Sometimes you want a simple tool to estimate execution time. Tim can help!

explanation-and-usage

Explanation and usage

Tim provides the macro time that takes any valid Elixir expression and returns a map containing several statistics for the expression's execution time, the result of the evaluated expression, and the expression's string representation. To use time, require or import Tim into your environment and pipe in the expression:

iex> require Tim
iex> 1..10 
...> |> Enum.map(& &1 * 2/((1 + 10) * 10)) 
...> |> Enum.sum()
...> |> Tim.time()
%{
  expr: "1..10 |> Enum.map(&(&1 * 2 / ((1 + 10) * 10))) |> Enum.sum()",
  max: 46,
  mean: 46.0,
  median: 46,
  min: 46,
  n: 1,
  result: 1.0,
  unit: :microsecond
}

Actual timing statistics will vary. By default, all times are in microseconds.

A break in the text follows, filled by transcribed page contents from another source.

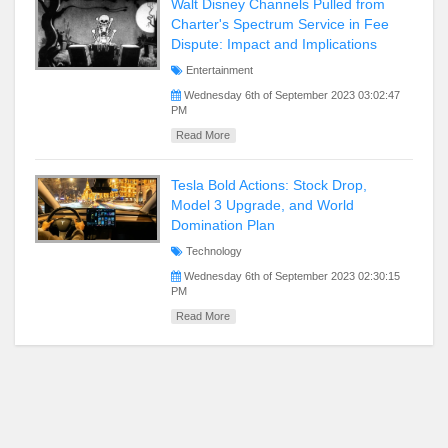
Walt Disney Channels Pulled from
Charter's Spectrum Service in Fee
Dispute: Impact and Implications
Entertainment
Wednesday 6th of September 2023 03:02:47
PM
Read More
Tesla Bold Actions: Stock Drop,
Model 3 Upgrade, and World
Domination Plan
Technology
Wednesday 6th of September 2023 02:30:15
PM
Read More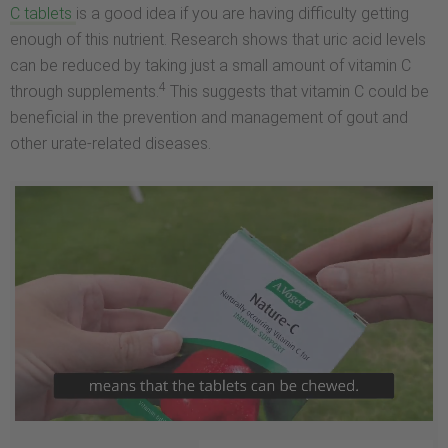
C tablets
is a good idea if you are having difficulty getting
enough of this nutrient. Research shows that uric acid levels
can be reduced by taking just a small amount of vitamin C
4
through supplements.
This suggests that vitamin C could be
beneficial in the prevention and management of gout and
other urate-related diseases.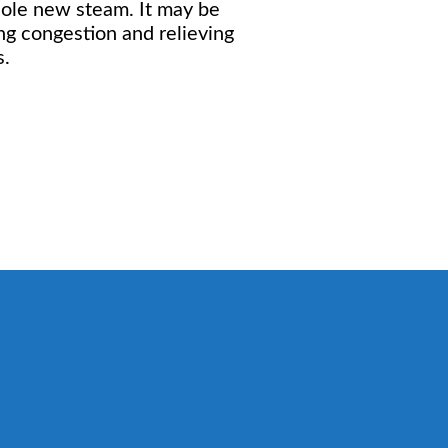
hole new steam. It may be
ing congestion and relieving
s.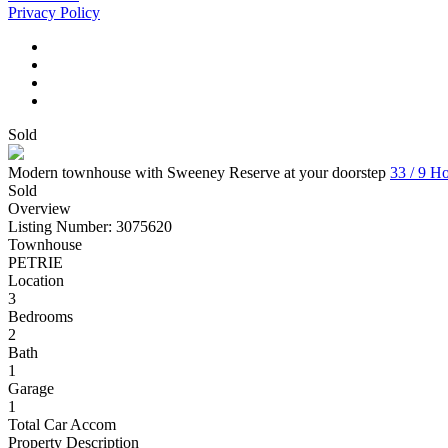
Privacy Policy
Sold
Modern townhouse with Sweeney Reserve at your doorstep
33 / 9 H
Sold
Overview
Listing Number: 3075620
Townhouse
PETRIE
Location
3
Bedrooms
2
Bath
1
Garage
1
Total Car Accom
Property Description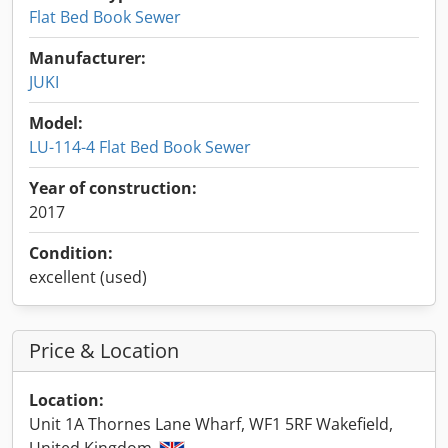
Flat Bed Book Sewer
Manufacturer:
JUKI
Model:
LU-114-4 Flat Bed Book Sewer
Year of construction:
2017
Condition:
excellent (used)
Price & Location
Location:
Unit 1A Thornes Lane Wharf, WF1 5RF Wakefield,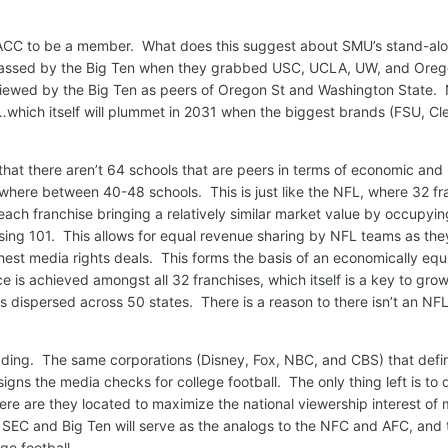
 ACC to be a member. What does this suggest about SMU’s stand-al
assed by the Big Ten when they grabbed USC, UCLA, UW, and Oreg
 viewed by the Big Ten as peers of Oregon St and Washington State.
e…which itself will plummet in 2031 when the biggest brands (FSU, C
 that there aren’t 64 schools that are peers in terms of economic and
here between 40-48 schools. This is just like the NFL, where 32 fr
ch franchise bringing a relatively similar market value by occupyin
ng 101. This allows for equal revenue sharing by NFL teams as they
hest media rights deals. This forms the basis of an economically equ
 is achieved amongst all 32 franchises, which itself is a key to gro
s dispersed across 50 states. There is a reason to there isn’t an NFL
heading. The same corporations (Disney, Fox, NBC, and CBS) that def
gns the media checks for college football. The only thing left is to
re are they located to maximize the national viewership interest of 
e SEC and Big Ten will serve as the analogs to the NFC and AFC, and 
ge football.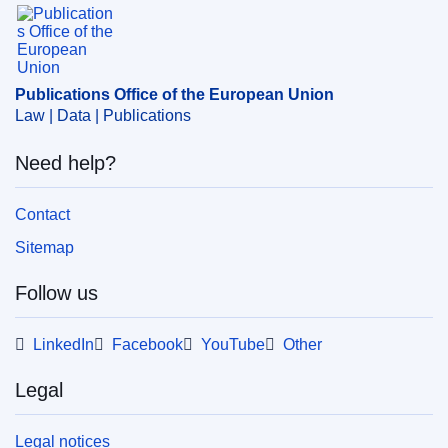
Publications Office of the European Union.
Publications Office of the European Union
Law | Data | Publications
Need help?
Contact
Sitemap
Follow us
LinkedIn
Facebook
YouTube
Other
Legal
Legal notices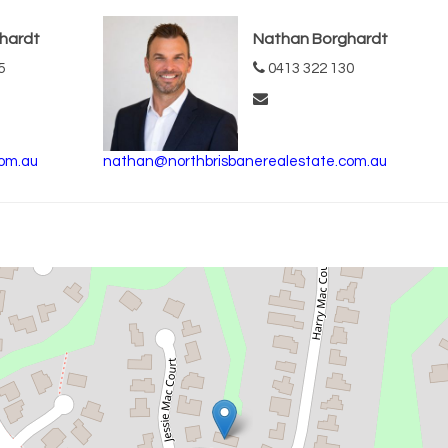
hardt
Nathan Borghardt
5
0413 322 130
om.au
nathan@northbrisbanerealestate.com.au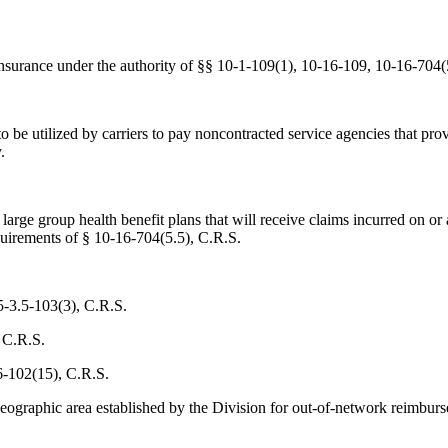
nsurance under the authority of §§ 10-1-109(1), 10-16-109, 10-16-704(
 to be utilized by carriers to pay noncontracted service agencies that 
.
d large group health benefit plans that will receive claims incurred on 
uirements of § 10-16-704(5.5), C.R.S.
5-3.5-103(3), C.R.S.
 C.R.S.
6-102(15), C.R.S.
 geographic area established by the Division for out-of-network reimbu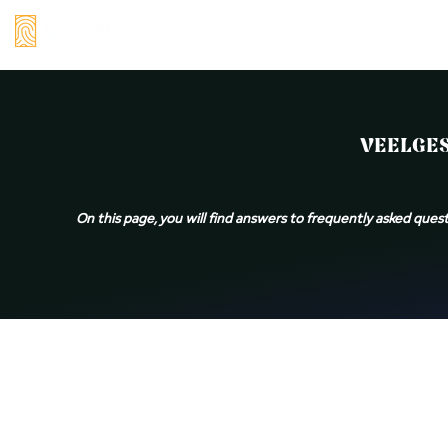
Skip
to
content
Veelgestelde
VEELGES
vragen:
baardolie,
On this page, you will find answers to frequently asked quest
balsem
&
wax
|
Rithim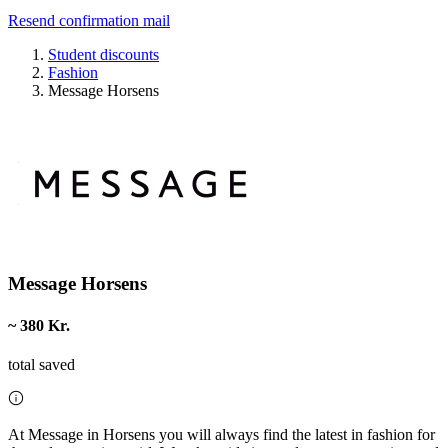
Resend confirmation mail
Student discounts
Fashion
Message Horsens
Message Horsens
~ 380 Kr.
total saved
At Message in Horsens you will always find the latest in fashion for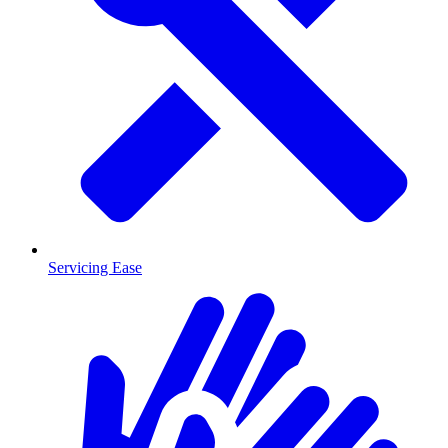
Servicing Ease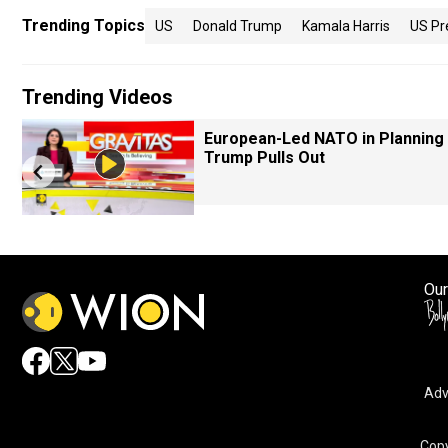
Trending Topics
US
Donald Trump
Kamala Harris
US Pr
Trending Videos
European-Led NATO in Planning 
Trump Pulls Out
Our
Adv
Copy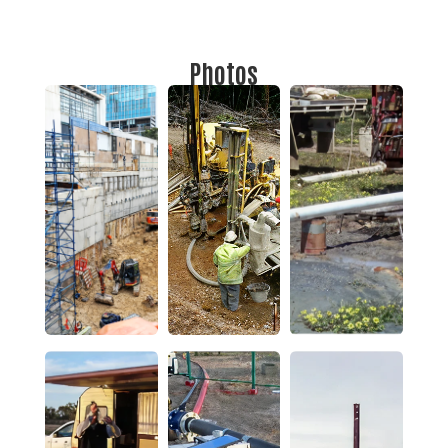
Photos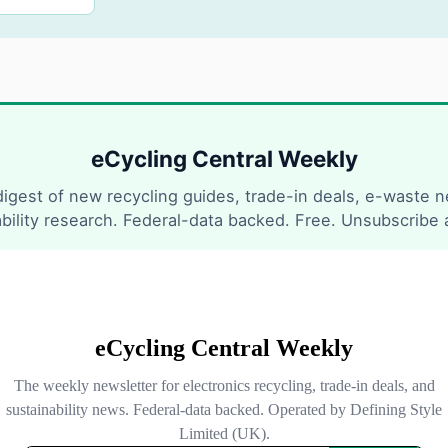
eCycling Central Weekly
igest of new recycling guides, trade-in deals, e-waste 
ability research. Federal-data backed. Free. Unsubscribe 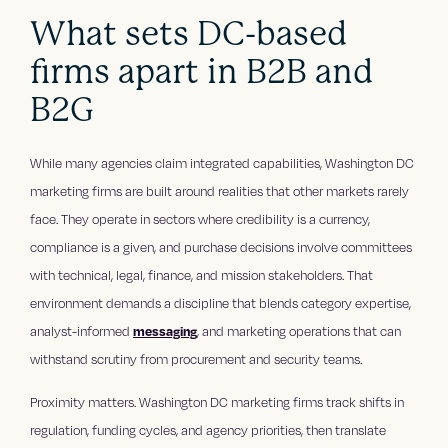
What sets DC-based
firms apart in B2B and
B2G
While many agencies claim integrated capabilities, Washington DC
marketing firms are built around realities that other markets rarely
face. They operate in sectors where credibility is a currency,
compliance is a given, and purchase decisions involve committees
with technical, legal, finance, and mission stakeholders. That
environment demands a discipline that blends category expertise,
analyst-informed
messaging
, and marketing operations that can
withstand scrutiny from procurement and security teams.
Proximity matters. Washington DC marketing firms track shifts in
regulation, funding cycles, and agency priorities, then translate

The time macro has two optional keyword arguments:

  • :n - number of times the expression is executed to gather timing statistics (defaults to 1)
  • :unit - unit of time in the reported statistics, which can be one of :microsecond (default), :millisecond, :second, :minute, or :hour

Tim also provides an inspect macro that applies IO.inspect to the timing data returned by Tim.time, but then returns the result of the expression being timed. This allows timing data to be captured in the middle of a pipeline. Like Tim.time, inspect also takes the optional keyword arguments :n and :unit. Here's an example of using inspect:

iex> require Tim
iex> :timer.sleep(1_000) |> Tim.inspect(n: 2, unit: :second)
Timing data: %{
  max: 1.000952,
  min: 1.00057,
  unit: :second,
  expr: ":timer.sleep(1000)",
  n: 2,
  mean: 1.000761,
  median: 1.000952
}
:ok

under-the-hood

Under the hood

The body of the Tim.time macro wraps around Erlang's :timer.tc function that returns {<execution time in microseconds>, <result value>}. The reason that time is a macro is so that the entire expression remains unevaluated until called inside :timer.tc. To generate timing statistics over independent executions, :timer.tc and the expression are evaluated n times.